Requirement
The lines below must be transcribed exactly as given, with the images removed.
Data to examine Start Marker
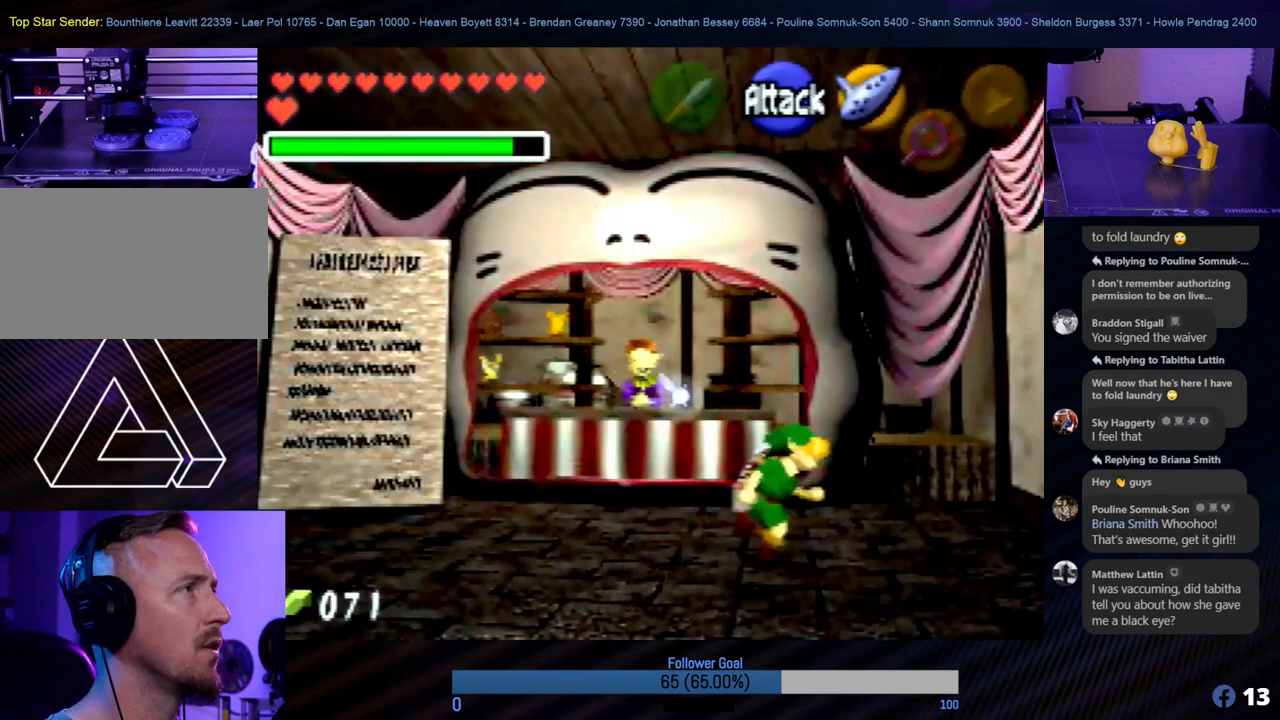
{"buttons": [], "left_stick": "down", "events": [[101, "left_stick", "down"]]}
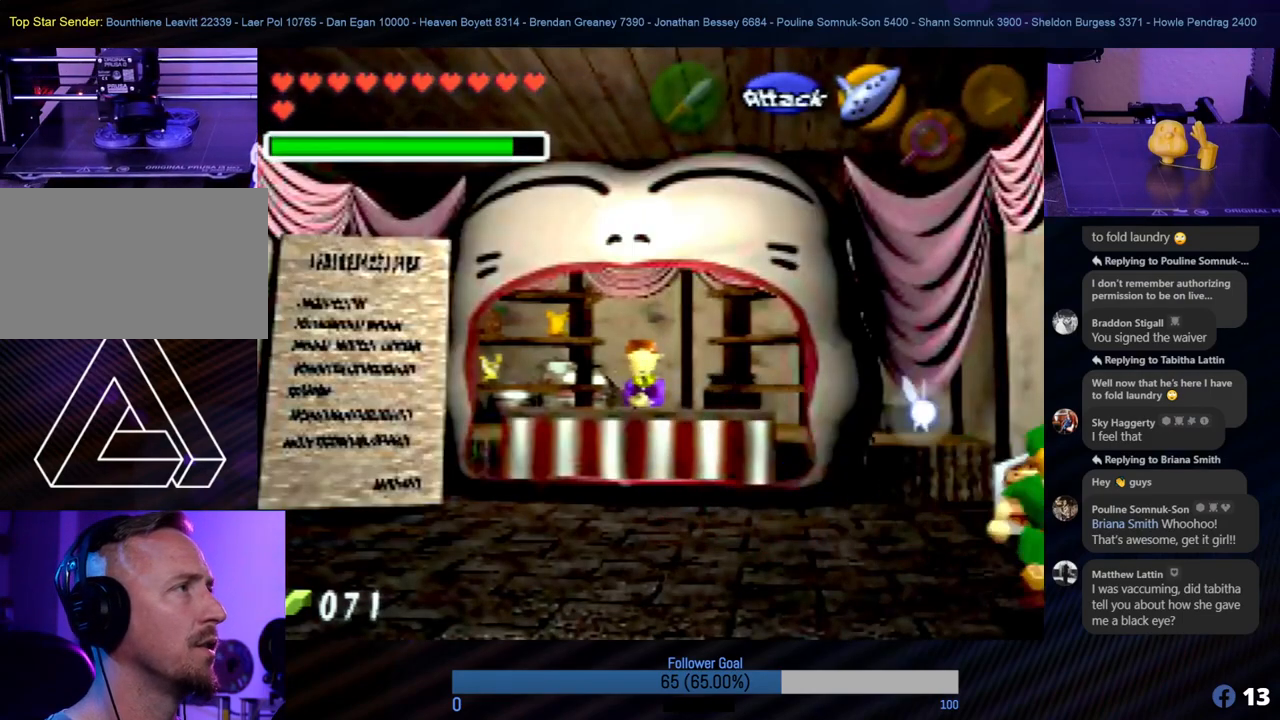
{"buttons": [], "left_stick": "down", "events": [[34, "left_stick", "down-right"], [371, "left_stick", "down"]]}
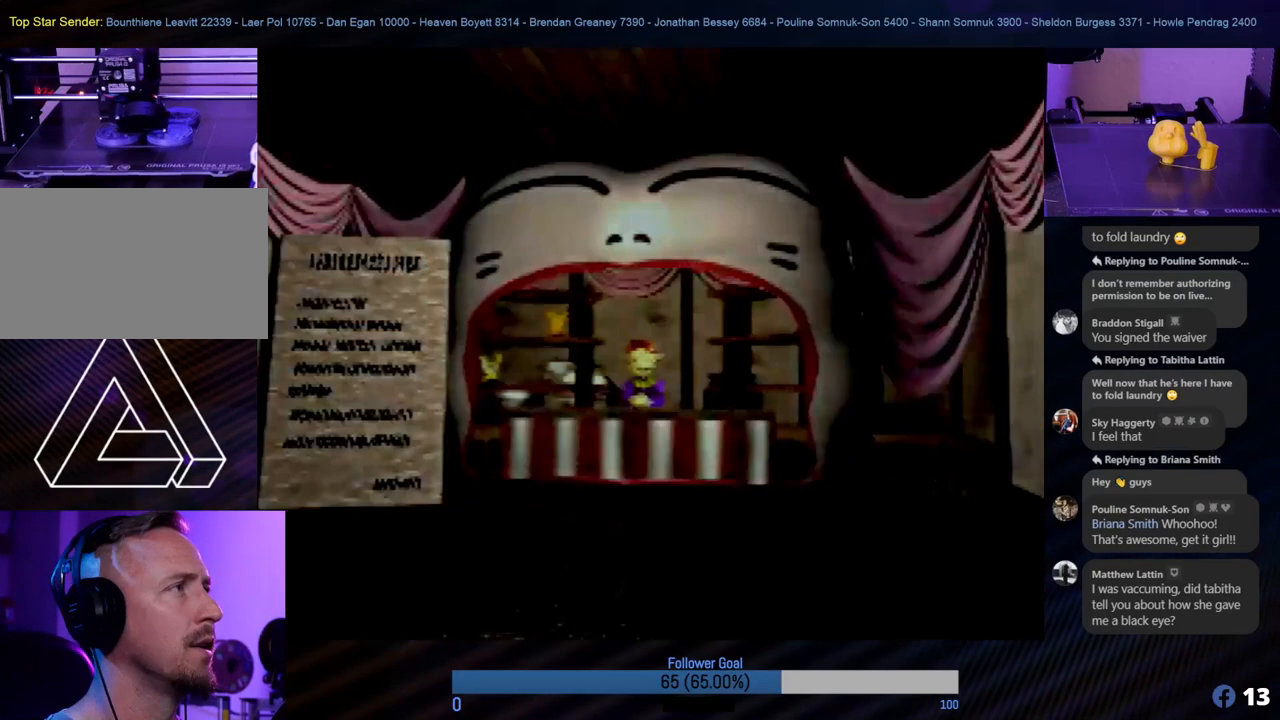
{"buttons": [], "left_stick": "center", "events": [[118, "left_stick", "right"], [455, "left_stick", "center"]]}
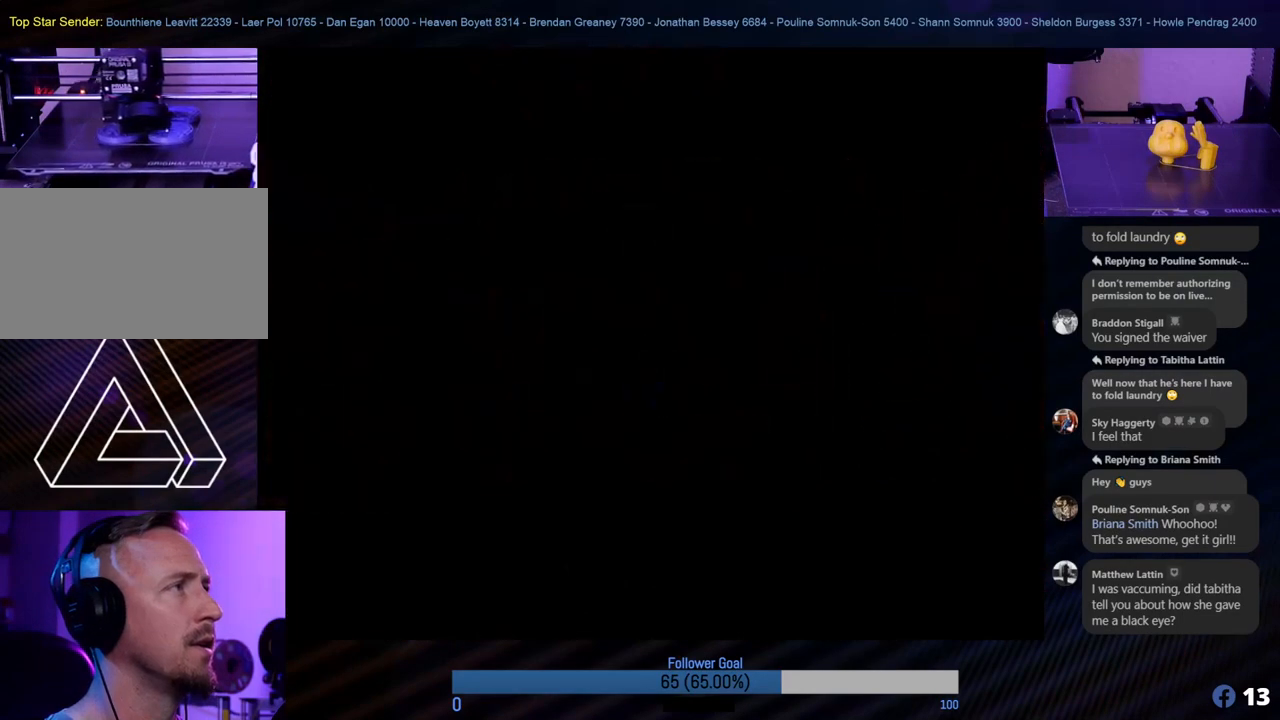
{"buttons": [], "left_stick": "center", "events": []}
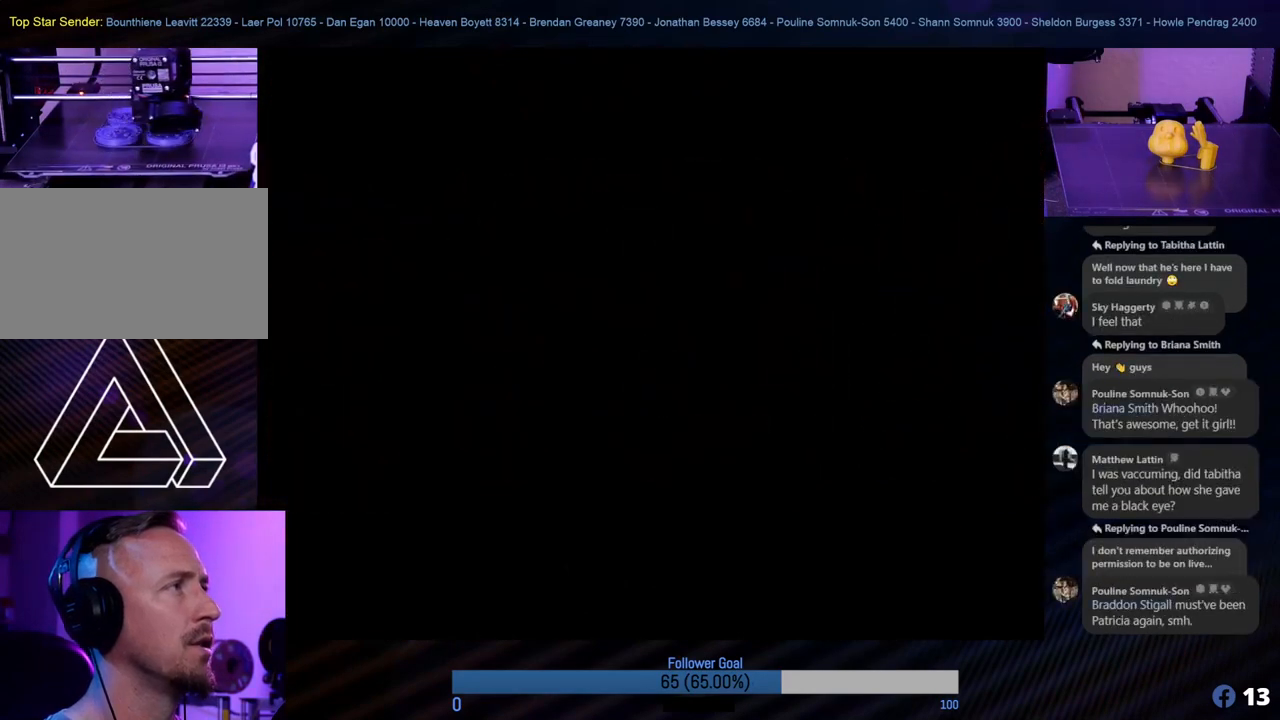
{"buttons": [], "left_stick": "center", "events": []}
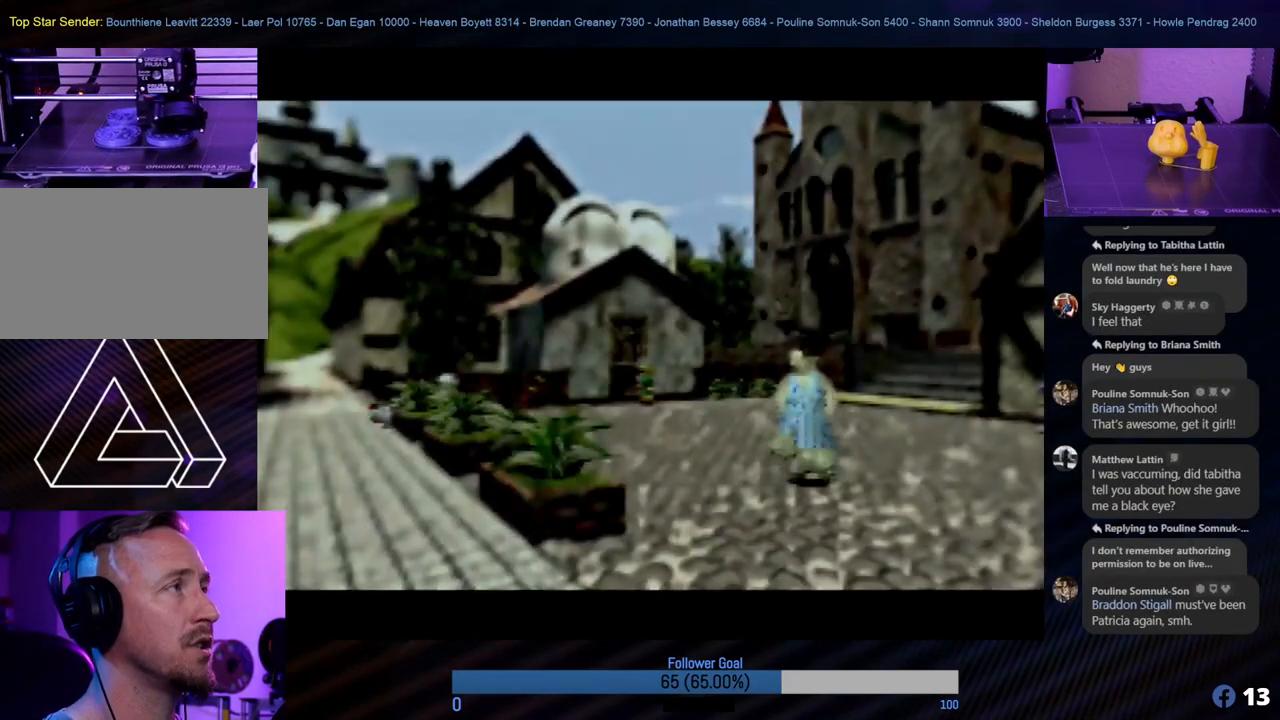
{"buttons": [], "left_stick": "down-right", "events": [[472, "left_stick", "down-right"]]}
Data to examine End Marker
Task solution
{"buttons": [], "left_stick": "down", "events": [[101, "left_stick", "down"]]}
{"buttons": [], "left_stick": "down", "events": [[34, "left_stick", "down-right"], [371, "left_stick", "down"]]}
{"buttons": [], "left_stick": "center", "events": [[118, "left_stick", "right"], [455, "left_stick", "center"]]}
{"buttons": [], "left_stick": "center", "events": []}
{"buttons": [], "left_stick": "center", "events": []}
{"buttons": [], "left_stick": "down-right", "events": [[472, "left_stick", "down-right"]]}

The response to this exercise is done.